A prospective multicenter trial reported an overall response rate (ORR) of 85.7% and a complete remission (CR) rate of 35.7%—an immediate clinical signal that may change frontline bridging strategies for eligible HR‑MDS patients.
This open‑label, prospective multicenter study enrolled 28 treatment‑naive HR‑MDS patients and used a 15‑day venetoclax exposure with standard azacitidine dosing on a 28‑day cycle. Patients received venetoclax plus azacitidine, with venetoclax escalated from 100 to 400 mg on days 1–15 and azacitidine 75 mg/m2 on days 1–7. The study's small sample size (n=28) limits the precision of the reported ORR and CR estimates; confidence intervals were not reported in the source and these estimates should be considered preliminary.
The primary endpoint, overall response rate by IWG criteria, was 85.7% (CR 35.7%; mCR 50.0%) with a median time to CR of 2.3 months. Median overall survival was not reached at a median follow‑up of 8.5 months. Follow‑up was short, which limits conclusions about durability and long‑term survival; confirmation of a durable benefit will require longer follow‑up and randomized data.
TP53 abnormalities emerged as a key genomic determinant. Patients with TP53 mutation or deletion maintained high initial response rates but experienced markedly shorter overall survival and lower CR rates (CR ≈14.3% in TP53‑abnormal cases). Other recurrent mutations (IDH1/2, ASXL1, DNMT3A and spliceosome‑related genes) showed variable CR rates—NPM1 and IDH1/2 tended toward higher CR proportions, while ASXL1 and DNMT3A had intermediate results—though small numbers limit formal subgroup inference.
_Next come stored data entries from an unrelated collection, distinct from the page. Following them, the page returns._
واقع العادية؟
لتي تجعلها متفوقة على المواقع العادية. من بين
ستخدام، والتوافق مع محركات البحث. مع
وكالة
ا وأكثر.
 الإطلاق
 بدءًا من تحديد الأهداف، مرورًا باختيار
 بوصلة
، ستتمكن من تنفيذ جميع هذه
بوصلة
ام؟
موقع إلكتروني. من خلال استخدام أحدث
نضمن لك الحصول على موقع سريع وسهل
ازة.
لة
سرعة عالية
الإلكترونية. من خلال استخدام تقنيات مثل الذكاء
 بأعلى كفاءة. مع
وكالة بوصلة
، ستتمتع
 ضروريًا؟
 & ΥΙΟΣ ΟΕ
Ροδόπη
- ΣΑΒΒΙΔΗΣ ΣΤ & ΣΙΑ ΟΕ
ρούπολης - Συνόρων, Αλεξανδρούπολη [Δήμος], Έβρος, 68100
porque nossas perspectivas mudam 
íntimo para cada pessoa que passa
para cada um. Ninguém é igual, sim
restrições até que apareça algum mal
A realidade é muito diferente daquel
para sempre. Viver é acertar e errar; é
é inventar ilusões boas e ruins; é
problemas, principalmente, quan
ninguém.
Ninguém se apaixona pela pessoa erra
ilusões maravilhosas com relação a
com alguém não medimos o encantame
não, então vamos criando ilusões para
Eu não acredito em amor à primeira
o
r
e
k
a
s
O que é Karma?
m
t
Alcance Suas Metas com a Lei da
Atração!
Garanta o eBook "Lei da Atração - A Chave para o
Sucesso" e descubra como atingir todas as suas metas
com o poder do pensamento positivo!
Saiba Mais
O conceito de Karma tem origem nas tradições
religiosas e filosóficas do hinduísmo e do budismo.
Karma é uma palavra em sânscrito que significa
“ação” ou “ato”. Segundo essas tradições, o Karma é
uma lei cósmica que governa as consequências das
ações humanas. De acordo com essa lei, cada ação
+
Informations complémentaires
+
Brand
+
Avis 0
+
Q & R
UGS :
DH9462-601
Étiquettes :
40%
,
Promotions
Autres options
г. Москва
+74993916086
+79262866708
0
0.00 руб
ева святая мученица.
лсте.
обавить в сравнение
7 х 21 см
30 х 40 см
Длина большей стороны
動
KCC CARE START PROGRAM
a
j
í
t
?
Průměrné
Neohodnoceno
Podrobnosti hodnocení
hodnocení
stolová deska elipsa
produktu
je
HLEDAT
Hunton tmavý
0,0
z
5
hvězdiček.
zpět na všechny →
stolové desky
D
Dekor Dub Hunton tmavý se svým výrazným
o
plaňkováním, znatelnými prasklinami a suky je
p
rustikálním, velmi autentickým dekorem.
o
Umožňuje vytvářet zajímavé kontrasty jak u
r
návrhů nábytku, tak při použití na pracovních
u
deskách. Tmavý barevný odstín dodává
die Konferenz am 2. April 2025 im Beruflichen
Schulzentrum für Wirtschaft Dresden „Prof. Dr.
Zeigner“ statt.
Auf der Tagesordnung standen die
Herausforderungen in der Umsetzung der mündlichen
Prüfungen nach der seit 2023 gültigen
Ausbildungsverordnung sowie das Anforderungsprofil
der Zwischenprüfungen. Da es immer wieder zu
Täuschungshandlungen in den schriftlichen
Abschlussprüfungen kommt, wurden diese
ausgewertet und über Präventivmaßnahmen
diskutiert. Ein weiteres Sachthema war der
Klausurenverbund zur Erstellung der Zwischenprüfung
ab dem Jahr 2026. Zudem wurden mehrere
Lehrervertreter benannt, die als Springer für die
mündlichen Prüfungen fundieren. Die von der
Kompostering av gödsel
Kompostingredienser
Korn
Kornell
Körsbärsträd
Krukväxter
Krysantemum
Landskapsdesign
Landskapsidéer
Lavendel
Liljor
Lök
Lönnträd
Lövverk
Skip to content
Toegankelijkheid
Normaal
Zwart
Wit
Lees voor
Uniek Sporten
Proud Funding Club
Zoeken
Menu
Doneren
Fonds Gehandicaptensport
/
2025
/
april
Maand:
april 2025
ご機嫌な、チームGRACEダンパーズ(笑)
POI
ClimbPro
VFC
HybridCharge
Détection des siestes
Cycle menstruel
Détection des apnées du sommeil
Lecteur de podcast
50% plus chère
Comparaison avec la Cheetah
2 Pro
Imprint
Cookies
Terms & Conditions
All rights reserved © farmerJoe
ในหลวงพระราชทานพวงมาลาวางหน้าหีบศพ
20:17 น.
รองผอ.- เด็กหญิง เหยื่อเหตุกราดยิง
Molecular profiling therefore identified heterogeneity in remission depth and should inform individualized selection and monitoring strategies.
Hematologic toxicity was pronounced: grade 3–4 neutropenia occurred in 96.4% of patients, grade 3–4 anemia in 71.4%, and grade 3–4 thrombocytopenia in 64.3%, with serious infections in 35.7% of patients. Toxicities were managed with mandated antibacterial prophylaxis during early cycles, G‑CSF for febrile neutropenia, venetoclax dose adjustments when co‑administered with azole antifungals, and transfusion support as needed. Eleven of 28 patients (39.3%) proceeded to allogeneic hematopoietic stem cell transplant—often after two induction cycles—and most transplanted patients survived through the limited follow‑up, suggesting preliminary bridging potential. These observations require confirmation in larger cohorts with longer follow‑up; the safety profile argues for proactive cytopenia management and coordinated transplant planning when using this regimen.
Three clinical implications follow: patients with preserved baseline neutrophil reserve and those being evaluated for HSCT may derive the greatest immediate benefit; baseline genomic profiling (including TP53 and IDH1/2) can inform pretreatment planning and monitoring expectations; and operational attention to infection prophylaxis, cytopenia surveillance, and early transplant referral is important to safe delivery.
Looking forward, the efficacy and bridging signals reported here warrant validation in larger randomized cohorts with longer follow‑up to define durable survival benefit and refine molecularly guided use.
Key Takeaways:
- 15‑day venetoclax plus azacitidine produced an ORR of 85.7% and CR 35.7% in treatment‑naive HR‑MDS—signaling deeper remissions than HMA alone.
- TP53 abnormalities predict shorter survival despite preserved initial responses; baseline NGS should guide selection and monitoring.
- Profound cytopenias are frequent but manageable with prophylaxis, G‑CSF, dose adjustments, and transfusions; nearly 40% of patients were bridged to HSCT.